◆ **Activity**: For the entries below, count the lines containing "Definition" and give only that number.

******************************

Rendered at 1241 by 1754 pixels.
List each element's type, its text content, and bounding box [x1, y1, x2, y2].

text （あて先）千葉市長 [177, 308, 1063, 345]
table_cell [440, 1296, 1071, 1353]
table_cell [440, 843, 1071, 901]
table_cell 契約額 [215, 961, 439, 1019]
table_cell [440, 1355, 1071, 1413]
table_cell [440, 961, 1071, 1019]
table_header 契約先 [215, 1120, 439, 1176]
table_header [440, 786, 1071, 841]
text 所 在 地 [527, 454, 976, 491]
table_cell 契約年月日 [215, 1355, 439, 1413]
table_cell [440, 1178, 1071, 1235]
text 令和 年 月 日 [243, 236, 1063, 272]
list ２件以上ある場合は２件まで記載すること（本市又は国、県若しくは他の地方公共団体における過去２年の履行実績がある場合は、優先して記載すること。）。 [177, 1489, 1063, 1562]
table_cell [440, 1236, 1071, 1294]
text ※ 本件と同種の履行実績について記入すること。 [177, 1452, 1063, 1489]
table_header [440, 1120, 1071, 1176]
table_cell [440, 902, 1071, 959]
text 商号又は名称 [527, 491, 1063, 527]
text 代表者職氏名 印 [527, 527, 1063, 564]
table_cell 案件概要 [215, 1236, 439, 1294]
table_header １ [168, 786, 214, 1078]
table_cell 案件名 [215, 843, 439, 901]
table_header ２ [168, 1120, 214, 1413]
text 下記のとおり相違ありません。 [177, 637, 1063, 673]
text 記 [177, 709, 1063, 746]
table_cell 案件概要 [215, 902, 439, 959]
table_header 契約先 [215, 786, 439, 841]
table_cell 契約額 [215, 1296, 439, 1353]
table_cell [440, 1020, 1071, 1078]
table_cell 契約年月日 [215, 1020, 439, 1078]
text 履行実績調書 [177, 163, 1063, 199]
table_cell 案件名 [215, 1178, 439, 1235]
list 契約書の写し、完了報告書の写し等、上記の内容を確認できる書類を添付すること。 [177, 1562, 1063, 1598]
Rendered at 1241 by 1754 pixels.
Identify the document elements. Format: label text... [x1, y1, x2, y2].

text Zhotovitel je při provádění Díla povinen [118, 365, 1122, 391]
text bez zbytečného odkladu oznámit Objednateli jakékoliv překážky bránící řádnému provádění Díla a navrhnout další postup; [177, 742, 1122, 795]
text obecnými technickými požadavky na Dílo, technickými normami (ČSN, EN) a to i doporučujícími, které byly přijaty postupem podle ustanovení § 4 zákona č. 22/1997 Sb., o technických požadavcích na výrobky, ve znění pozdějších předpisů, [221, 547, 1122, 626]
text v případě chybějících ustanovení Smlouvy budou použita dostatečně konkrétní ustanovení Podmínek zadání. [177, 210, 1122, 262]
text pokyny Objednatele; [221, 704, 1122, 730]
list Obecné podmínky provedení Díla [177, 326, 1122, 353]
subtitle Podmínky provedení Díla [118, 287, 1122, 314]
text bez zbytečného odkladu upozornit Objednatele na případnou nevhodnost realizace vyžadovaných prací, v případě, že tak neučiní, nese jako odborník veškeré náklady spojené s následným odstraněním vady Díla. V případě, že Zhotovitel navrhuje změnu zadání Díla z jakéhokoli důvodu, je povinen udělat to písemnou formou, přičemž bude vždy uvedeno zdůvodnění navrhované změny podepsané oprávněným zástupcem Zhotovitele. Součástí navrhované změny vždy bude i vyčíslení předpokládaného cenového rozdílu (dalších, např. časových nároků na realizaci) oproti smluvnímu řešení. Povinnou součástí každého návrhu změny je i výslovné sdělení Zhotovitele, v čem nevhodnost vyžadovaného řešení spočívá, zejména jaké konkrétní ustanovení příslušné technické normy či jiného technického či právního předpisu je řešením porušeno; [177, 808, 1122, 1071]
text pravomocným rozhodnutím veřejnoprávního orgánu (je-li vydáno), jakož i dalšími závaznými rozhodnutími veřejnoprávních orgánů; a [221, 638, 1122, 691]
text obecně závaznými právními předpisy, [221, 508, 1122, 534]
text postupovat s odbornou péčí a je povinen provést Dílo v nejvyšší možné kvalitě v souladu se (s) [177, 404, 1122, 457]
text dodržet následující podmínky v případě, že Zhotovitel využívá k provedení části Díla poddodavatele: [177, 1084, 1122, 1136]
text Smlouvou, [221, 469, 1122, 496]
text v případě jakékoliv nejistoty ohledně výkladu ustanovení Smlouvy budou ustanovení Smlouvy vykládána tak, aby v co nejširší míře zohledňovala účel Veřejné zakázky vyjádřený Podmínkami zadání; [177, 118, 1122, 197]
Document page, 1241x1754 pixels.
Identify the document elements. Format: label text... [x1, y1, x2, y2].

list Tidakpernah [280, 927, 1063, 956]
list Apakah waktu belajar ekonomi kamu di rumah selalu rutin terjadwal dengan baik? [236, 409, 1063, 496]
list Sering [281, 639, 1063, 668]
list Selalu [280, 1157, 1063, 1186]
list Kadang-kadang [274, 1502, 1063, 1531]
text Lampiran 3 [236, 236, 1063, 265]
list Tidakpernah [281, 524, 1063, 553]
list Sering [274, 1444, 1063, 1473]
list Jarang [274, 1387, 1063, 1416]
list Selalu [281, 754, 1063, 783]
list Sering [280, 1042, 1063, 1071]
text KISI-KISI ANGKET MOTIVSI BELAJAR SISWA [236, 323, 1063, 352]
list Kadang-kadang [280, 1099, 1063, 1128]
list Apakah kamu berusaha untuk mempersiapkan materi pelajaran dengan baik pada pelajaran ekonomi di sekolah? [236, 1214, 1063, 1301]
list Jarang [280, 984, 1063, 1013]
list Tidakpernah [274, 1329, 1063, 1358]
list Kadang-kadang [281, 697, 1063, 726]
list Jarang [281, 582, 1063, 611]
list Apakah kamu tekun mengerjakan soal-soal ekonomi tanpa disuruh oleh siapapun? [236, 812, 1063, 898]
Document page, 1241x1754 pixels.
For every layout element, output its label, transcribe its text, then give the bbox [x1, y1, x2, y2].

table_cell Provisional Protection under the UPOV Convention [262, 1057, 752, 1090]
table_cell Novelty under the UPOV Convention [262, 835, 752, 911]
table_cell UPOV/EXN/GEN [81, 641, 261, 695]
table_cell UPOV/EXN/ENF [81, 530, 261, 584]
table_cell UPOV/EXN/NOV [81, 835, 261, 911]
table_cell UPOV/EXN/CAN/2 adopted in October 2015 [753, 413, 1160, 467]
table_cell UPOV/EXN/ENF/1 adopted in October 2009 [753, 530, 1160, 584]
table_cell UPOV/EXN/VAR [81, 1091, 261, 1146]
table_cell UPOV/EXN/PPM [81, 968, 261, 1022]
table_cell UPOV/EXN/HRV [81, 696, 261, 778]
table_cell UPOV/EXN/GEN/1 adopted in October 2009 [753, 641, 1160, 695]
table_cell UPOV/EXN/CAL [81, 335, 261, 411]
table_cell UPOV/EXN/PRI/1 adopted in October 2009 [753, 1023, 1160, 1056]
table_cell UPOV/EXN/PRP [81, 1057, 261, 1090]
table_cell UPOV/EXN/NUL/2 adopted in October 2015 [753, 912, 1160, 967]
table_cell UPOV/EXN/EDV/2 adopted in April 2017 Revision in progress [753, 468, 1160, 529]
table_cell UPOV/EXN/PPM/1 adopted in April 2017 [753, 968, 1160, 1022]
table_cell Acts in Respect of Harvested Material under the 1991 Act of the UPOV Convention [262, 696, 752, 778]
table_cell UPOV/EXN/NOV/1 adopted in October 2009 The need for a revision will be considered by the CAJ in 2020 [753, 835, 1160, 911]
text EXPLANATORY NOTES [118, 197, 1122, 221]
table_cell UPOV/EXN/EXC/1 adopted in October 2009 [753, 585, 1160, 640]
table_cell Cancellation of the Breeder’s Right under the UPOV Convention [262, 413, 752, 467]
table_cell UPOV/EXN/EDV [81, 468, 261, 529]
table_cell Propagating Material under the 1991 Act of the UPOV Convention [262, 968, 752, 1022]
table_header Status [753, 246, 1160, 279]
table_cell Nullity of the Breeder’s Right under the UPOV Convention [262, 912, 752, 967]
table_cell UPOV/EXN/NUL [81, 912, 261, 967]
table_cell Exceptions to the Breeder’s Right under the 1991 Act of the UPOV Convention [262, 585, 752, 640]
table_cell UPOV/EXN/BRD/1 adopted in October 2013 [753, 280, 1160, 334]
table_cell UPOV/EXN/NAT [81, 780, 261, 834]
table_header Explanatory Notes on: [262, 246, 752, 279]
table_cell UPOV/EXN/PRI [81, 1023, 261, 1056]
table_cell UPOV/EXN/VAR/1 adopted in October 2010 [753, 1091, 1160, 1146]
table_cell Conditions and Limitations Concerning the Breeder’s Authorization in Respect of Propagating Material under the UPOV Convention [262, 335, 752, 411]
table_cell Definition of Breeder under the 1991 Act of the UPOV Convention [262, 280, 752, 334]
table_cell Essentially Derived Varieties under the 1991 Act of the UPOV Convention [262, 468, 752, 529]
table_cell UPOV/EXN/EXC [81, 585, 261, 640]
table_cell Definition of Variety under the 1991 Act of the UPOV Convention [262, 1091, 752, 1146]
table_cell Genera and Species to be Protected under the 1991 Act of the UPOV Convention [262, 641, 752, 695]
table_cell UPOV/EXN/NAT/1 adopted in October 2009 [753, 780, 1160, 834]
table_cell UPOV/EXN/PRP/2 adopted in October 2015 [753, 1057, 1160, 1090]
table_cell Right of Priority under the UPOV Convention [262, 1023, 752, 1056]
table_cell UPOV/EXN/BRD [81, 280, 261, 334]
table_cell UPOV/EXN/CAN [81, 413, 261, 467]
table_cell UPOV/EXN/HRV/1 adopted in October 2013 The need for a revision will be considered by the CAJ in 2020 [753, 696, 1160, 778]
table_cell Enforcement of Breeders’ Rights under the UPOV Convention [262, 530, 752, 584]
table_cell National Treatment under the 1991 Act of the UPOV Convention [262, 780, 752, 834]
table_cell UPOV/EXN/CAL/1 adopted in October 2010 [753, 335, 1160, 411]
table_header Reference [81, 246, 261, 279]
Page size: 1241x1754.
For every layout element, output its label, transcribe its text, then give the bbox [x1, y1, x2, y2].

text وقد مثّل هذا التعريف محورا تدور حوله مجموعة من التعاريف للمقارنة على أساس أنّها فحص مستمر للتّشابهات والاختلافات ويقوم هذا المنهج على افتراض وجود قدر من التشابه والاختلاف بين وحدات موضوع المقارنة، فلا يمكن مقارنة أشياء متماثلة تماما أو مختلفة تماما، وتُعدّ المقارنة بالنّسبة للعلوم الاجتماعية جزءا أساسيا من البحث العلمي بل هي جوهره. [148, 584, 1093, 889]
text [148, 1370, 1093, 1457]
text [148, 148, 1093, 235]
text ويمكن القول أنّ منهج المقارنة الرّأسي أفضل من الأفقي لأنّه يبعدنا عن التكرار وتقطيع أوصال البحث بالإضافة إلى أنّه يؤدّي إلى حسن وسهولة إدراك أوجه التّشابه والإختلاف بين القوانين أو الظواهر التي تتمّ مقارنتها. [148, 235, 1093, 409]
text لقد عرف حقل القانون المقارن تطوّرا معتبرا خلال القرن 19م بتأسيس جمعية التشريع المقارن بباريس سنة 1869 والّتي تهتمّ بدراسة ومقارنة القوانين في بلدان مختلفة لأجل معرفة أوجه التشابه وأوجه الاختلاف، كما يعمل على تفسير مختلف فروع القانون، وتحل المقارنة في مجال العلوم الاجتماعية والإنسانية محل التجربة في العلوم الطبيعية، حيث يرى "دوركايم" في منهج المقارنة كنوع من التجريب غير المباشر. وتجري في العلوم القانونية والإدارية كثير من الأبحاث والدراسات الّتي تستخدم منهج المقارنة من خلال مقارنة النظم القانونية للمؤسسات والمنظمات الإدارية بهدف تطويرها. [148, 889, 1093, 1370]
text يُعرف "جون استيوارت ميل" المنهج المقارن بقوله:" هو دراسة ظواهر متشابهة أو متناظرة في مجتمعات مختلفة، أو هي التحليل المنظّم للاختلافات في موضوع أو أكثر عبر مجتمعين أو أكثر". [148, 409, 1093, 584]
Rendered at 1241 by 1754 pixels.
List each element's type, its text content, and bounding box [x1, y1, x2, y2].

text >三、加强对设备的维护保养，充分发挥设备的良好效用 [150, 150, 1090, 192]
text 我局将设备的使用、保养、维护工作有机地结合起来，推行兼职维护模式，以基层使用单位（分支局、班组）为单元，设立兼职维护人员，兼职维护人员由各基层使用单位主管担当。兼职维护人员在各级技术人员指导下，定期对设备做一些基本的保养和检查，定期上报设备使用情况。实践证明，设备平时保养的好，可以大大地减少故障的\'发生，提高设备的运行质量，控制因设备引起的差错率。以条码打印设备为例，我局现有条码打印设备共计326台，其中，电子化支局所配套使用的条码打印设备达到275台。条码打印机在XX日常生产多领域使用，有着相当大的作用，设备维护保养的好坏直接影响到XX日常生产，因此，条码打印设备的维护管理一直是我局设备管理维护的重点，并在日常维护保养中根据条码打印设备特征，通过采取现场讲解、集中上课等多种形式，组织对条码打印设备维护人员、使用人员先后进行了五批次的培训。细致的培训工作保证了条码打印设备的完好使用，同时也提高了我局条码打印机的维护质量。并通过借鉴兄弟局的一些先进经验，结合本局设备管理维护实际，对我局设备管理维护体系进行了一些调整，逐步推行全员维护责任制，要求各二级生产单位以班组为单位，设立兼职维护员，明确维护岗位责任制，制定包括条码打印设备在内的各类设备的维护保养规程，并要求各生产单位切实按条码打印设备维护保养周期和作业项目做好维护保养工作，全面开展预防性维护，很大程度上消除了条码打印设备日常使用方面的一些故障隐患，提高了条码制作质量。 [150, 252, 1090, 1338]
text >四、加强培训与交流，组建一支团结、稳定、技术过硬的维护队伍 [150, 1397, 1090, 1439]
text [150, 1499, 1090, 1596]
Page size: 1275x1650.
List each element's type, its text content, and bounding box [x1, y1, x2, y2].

******************************

◆ **Final answer**: 2